* Activities *
**A)** In the DNS mailing-list thread, what did Frank Bulk suggest IPv6 could let a client be given?
**B)** Carry the DNS mailing-list thread forward from its final line.

* Reading text *
[dns-operations] A dns-proxy for DNS over HTTP(s)

Frank Bulk frnkblk at iname.com
Tue Sep 1 03:00:04 UTC 2015


Shane,

Thanks for the reminder -- I had forgotten about that.  Isn't there a DNS
client component to this, too?  If the client made a request to the main IP
address, how would it know to shift to per-client IPv6 address?

Frank

-----Original Message-----
From: Shane Kerr [mailto:shane at time-travellers.org] 
Sent: Monday, August 31, 2015 1:04 AM
To: Frank Bulk <frnkblk at iname.com>
Cc: dns-operations at dns-oarc.net
Subject: Re: [dns-operations] A dns-proxy for DNS over HTTP(s)

Frank,

If I recall correctly ISC did some experimentation about using
unique IPv6 addresses as part of the anti-Kaminsky hardening during the
"Summer of Fear". I think that they discovered that it was impractical,
although I don't know the reasons.

My guess would probably be that OS have not really optimized to add &
remove addresses at high speeds. Possibly a server could allocate a few
hundred addresses at startup for this purpose though?

Cheers,

--
Shane

On Sun, 30 Aug 2015 00:32:29 -0500
"Frank Bulk" <frnkblk at iname.com> wrote:

> Perhaps with IPv6 a client could be given a unique address with which to
> speak to a DNS server ... that could be part of the cookie.
> 
> Frank
> 
> -----Original Message-----
> From: dns-operations [mailto:dns-operations-bounces at dns-oarc.net] On
Behalf
> Of Mark Delany
> Sent: Wednesday, August 26, 2015 4:18 PM
> To: dns-operations at dns-oarc.net; dns-operations
> <dns-operations at dns-oarc.net>
> Subject: Re: [dns-operations] A dns-proxy for DNS over HTTP(s)
> 
> On 26Aug15, Paul Vixie allegedly wrote:
> 
> > >> DNS server scale to million of requests per second on normal hardware
> > >> I have not yet heard of a web server scaling to that.
> > >
> > > Concur 100%.

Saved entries
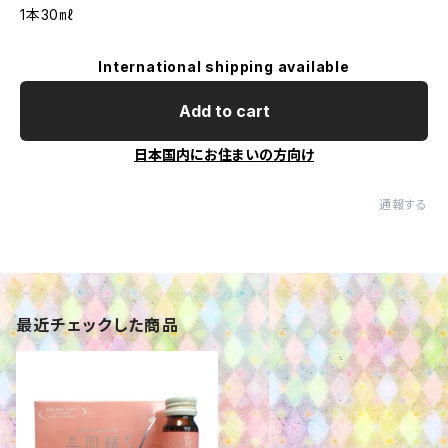
1本30㎖
International shipping available
Add to cart
日本国内にお住まいの方向け
通報する
最近チェックした商品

* Task-by-task outputs *
**A)** A unique address with which to speak to a DNS server, which could be part of the cookie.

**B)**
> 
> > my laptop can do thousands of dns-over-http queries per second between
> 
> > i'm not recommending this. i don't like state.
> 
> Well, some sort of state is needed. The question is, what sort is
> best.
> 
> Consider: a completely idle TCP session can be expressed in a 100 byte
> tuple: 2 * (ip:port, seq:wsize, options, fudge). With appropriate OS
> support a DNS server could "collapse" the kernel and user memory cost
> of an idle socket then revivify it hours or days later when the next
> TCP packet comes in that matches the tuple.
> 
> In essence the TCP-tuple is a server-side cookie that provides enough
> information for the kernel to re-instantiate socket buffers, sequence
> numbers, timers and the like.
> 
> OS support requires three parts: 1) Collapse an idle socket to a tuple
> 2) Revivify a socket from a tuple and 3) present candidate inbound TCP
> packets that may match a tuple. (Matching could be done in an app or
> the kernel, actually.)
> 
> The instantiation cost has to be much cheaper than a full TCP setup
> and of course there is no need for a 3-way handshake.
> 
> Over time a smart auth server could profile clients to categorize them
> into keep-active, collapse and dont-bother buckets to further optimize
> state costs.
> 
> In this scenario, a busy auth may well have maybe 50,000 keep-active
> sockets and a couple of million collapsed sockets all fitting in a
> relatively modest memory footprint of, say, 20-50GB.
> 
> The incentive is aligned for a server to implement this as it improves
> delivery of their content. A less busy server without the memory just
> wouldn't bother.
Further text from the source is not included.